(EXERCISE GOAL): Please reproduce all of the records below word for word.
* begin PROVIDED RECORDS *
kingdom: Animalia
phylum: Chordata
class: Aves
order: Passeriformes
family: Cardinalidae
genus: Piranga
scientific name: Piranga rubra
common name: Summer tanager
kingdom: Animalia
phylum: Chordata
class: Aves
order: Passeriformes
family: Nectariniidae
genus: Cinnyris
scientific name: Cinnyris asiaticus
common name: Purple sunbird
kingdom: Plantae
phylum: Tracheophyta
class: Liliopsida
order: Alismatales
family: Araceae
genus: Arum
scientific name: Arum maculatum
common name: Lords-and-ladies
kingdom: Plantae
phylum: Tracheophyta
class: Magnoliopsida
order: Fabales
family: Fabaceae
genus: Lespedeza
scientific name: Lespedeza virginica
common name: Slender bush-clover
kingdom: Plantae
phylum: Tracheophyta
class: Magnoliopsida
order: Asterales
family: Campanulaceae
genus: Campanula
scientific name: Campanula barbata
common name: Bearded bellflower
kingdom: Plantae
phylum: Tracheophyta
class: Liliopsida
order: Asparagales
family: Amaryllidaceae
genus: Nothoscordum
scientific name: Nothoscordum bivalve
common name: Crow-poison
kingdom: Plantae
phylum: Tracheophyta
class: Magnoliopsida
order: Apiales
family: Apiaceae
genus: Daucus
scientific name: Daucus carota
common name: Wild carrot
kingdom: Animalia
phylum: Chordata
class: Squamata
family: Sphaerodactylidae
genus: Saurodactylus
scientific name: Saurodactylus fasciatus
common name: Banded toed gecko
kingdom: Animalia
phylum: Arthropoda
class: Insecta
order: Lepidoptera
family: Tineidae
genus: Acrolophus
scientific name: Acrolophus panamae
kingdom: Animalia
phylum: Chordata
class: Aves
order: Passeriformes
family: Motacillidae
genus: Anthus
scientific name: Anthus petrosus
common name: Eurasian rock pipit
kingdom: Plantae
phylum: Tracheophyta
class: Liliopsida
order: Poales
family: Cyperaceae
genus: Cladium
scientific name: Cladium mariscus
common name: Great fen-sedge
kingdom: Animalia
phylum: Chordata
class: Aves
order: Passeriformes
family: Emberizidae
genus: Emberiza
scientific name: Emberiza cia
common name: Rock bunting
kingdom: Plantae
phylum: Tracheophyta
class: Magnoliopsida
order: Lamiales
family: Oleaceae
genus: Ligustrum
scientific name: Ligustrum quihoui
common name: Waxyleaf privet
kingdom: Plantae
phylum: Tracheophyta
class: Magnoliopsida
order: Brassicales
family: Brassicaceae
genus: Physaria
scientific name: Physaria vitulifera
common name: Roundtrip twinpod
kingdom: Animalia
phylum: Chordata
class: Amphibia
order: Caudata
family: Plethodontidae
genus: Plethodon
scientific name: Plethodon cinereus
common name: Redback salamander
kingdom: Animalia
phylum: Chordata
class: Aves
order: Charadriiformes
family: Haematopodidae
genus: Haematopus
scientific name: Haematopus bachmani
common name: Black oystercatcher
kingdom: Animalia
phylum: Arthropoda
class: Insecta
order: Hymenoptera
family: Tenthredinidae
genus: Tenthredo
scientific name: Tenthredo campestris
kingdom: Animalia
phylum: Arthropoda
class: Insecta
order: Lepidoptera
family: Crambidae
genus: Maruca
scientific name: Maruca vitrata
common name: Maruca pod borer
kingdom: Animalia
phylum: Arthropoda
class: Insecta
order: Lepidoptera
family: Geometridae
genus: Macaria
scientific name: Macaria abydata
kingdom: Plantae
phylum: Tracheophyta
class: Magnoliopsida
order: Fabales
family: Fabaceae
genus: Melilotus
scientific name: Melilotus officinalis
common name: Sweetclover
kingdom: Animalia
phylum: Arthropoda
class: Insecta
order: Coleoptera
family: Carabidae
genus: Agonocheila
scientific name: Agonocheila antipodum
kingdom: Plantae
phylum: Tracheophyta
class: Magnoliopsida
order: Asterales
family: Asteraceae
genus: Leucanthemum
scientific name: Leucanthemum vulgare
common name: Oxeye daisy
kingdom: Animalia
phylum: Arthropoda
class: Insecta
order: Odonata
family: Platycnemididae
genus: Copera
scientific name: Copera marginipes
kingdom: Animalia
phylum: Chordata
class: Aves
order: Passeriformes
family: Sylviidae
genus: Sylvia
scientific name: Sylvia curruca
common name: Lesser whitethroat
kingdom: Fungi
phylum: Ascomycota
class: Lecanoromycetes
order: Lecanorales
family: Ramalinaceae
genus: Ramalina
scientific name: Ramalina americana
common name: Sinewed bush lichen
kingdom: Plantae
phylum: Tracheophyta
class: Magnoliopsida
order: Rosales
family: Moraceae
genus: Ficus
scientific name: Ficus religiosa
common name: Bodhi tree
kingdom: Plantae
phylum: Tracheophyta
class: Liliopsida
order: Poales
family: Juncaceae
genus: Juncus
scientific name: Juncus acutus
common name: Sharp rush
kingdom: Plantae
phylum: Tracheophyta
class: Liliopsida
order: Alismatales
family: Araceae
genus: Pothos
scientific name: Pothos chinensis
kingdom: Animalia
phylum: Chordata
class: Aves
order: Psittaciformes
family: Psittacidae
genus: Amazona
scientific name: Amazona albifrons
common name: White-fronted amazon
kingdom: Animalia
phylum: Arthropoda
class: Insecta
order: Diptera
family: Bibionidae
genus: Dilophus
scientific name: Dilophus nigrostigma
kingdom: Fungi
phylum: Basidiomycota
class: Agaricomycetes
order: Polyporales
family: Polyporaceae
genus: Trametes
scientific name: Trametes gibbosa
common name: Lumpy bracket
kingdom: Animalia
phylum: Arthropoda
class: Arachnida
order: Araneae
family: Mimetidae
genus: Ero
* end PROVIDED RECORDS *
(SOLVED EXERCISE):
kingdom: Animalia
phylum: Chordata
class: Aves
order: Passeriformes
family: Cardinalidae
genus: Piranga
scientific name: Piranga rubra
common name: Summer tanager
kingdom: Animalia
phylum: Chordata
class: Aves
order: Passeriformes
family: Nectariniidae
genus: Cinnyris
scientific name: Cinnyris asiaticus
common name: Purple sunbird
kingdom: Plantae
phylum: Tracheophyta
class: Liliopsida
order: Alismatales
family: Araceae
genus: Arum
scientific name: Arum maculatum
common name: Lords-and-ladies
kingdom: Plantae
phylum: Tracheophyta
class: Magnoliopsida
order: Fabales
family: Fabaceae
genus: Lespedeza
scientific name: Lespedeza virginica
common name: Slender bush-clover
kingdom: Plantae
phylum: Tracheophyta
class: Magnoliopsida
order: Asterales
family: Campanulaceae
genus: Campanula
scientific name: Campanula barbata
common name: Bearded bellflower
kingdom: Plantae
phylum: Tracheophyta
class: Liliopsida
order: Asparagales
family: Amaryllidaceae
genus: Nothoscordum
scientific name: Nothoscordum bivalve
common name: Crow-poison
kingdom: Plantae
phylum: Tracheophyta
class: Magnoliopsida
order: Apiales
family: Apiaceae
genus: Daucus
scientific name: Daucus carota
common name: Wild carrot
kingdom: Animalia
phylum: Chordata
class: Squamata
family: Sphaerodactylidae
genus: Saurodactylus
scientific name: Saurodactylus fasciatus
common name: Banded toed gecko
kingdom: Animalia
phylum: Arthropoda
class: Insecta
order: Lepidoptera
family: Tineidae
genus: Acrolophus
scientific name: Acrolophus panamae
kingdom: Animalia
phylum: Chordata
class: Aves
order: Passeriformes
family: Motacillidae
genus: Anthus
scientific name: Anthus petrosus
common name: Eurasian rock pipit
kingdom: Plantae
phylum: Tracheophyta
class: Liliopsida
order: Poales
family: Cyperaceae
genus: Cladium
scientific name: Cladium mariscus
common name: Great fen-sedge
kingdom: Animalia
phylum: Chordata
class: Aves
order: Passeriformes
family: Emberizidae
genus: Emberiza
scientific name: Emberiza cia
common name: Rock bunting
kingdom: Plantae
phylum: Tracheophyta
class: Magnoliopsida
order: Lamiales
family: Oleaceae
genus: Ligustrum
scientific name: Ligustrum quihoui
common name: Waxyleaf privet
kingdom: Plantae
phylum: Tracheophyta
class: Magnoliopsida
order: Brassicales
family: Brassicaceae
genus: Physaria
scientific name: Physaria vitulifera
common name: Roundtrip twinpod
kingdom: Animalia
phylum: Chordata
class: Amphibia
order: Caudata
family: Plethodontidae
genus: Plethodon
scientific name: Plethodon cinereus
common name: Redback salamander
kingdom: Animalia
phylum: Chordata
class: Aves
order: Charadriiformes
family: Haematopodidae
genus: Haematopus
scientific name: Haematopus bachmani
common name: Black oystercatcher
kingdom: Animalia
phylum: Arthropoda
class: Insecta
order: Hymenoptera
family: Tenthredinidae
genus: Tenthredo
scientific name: Tenthredo campestris
kingdom: Animalia
phylum: Arthropoda
class: Insecta
order: Lepidoptera
family: Crambidae
genus: Maruca
scientific name: Maruca vitrata
common name: Maruca pod borer
kingdom: Animalia
phylum: Arthropoda
class: Insecta
order: Lepidoptera
family: Geometridae
genus: Macaria
scientific name: Macaria abydata
kingdom: Plantae
phylum: Tracheophyta
class: Magnoliopsida
order: Fabales
family: Fabaceae
genus: Melilotus
scientific name: Melilotus officinalis
common name: Sweetclover
kingdom: Animalia
phylum: Arthropoda
class: Insecta
order: Coleoptera
family: Carabidae
genus: Agonocheila
scientific name: Agonocheila antipodum
kingdom: Plantae
phylum: Tracheophyta
class: Magnoliopsida
order: Asterales
family: Asteraceae
genus: Leucanthemum
scientific name: Leucanthemum vulgare
common name: Oxeye daisy
kingdom: Animalia
phylum: Arthropoda
class: Insecta
order: Odonata
family: Platycnemididae
genus: Copera
scientific name: Copera marginipes
kingdom: Animalia
phylum: Chordata
class: Aves
order: Passeriformes
family: Sylviidae
genus: Sylvia
scientific name: Sylvia curruca
common name: Lesser whitethroat
kingdom: Fungi
phylum: Ascomycota
class: Lecanoromycetes
order: Lecanorales
family: Ramalinaceae
genus: Ramalina
scientific name: Ramalina americana
common name: Sinewed bush lichen
kingdom: Plantae
phylum: Tracheophyta
class: Magnoliopsida
order: Rosales
family: Moraceae
genus: Ficus
scientific name: Ficus religiosa
common name: Bodhi tree
kingdom: Plantae
phylum: Tracheophyta
class: Liliopsida
order: Poales
family: Juncaceae
genus: Juncus
scientific name: Juncus acutus
common name: Sharp rush
kingdom: Plantae
phylum: Tracheophyta
class: Liliopsida
order: Alismatales
family: Araceae
genus: Pothos
scientific name: Pothos chinensis
kingdom: Animalia
phylum: Chordata
class: Aves
order: Psittaciformes
family: Psittacidae
genus: Amazona
scientific name: Amazona albifrons
common name: White-fronted amazon
kingdom: Animalia
phylum: Arthropoda
class: Insecta
order: Diptera
family: Bibionidae
genus: Dilophus
scientific name: Dilophus nigrostigma
kingdom: Fungi
phylum: Basidiomycota
class: Agaricomycetes
order: Polyporales
family: Polyporaceae
genus: Trametes
scientific name: Trametes gibbosa
common name: Lumpy bracket
kingdom: Animalia
phylum: Arthropoda
class: Arachnida
order: Araneae
family: Mimetidae
genus: Ero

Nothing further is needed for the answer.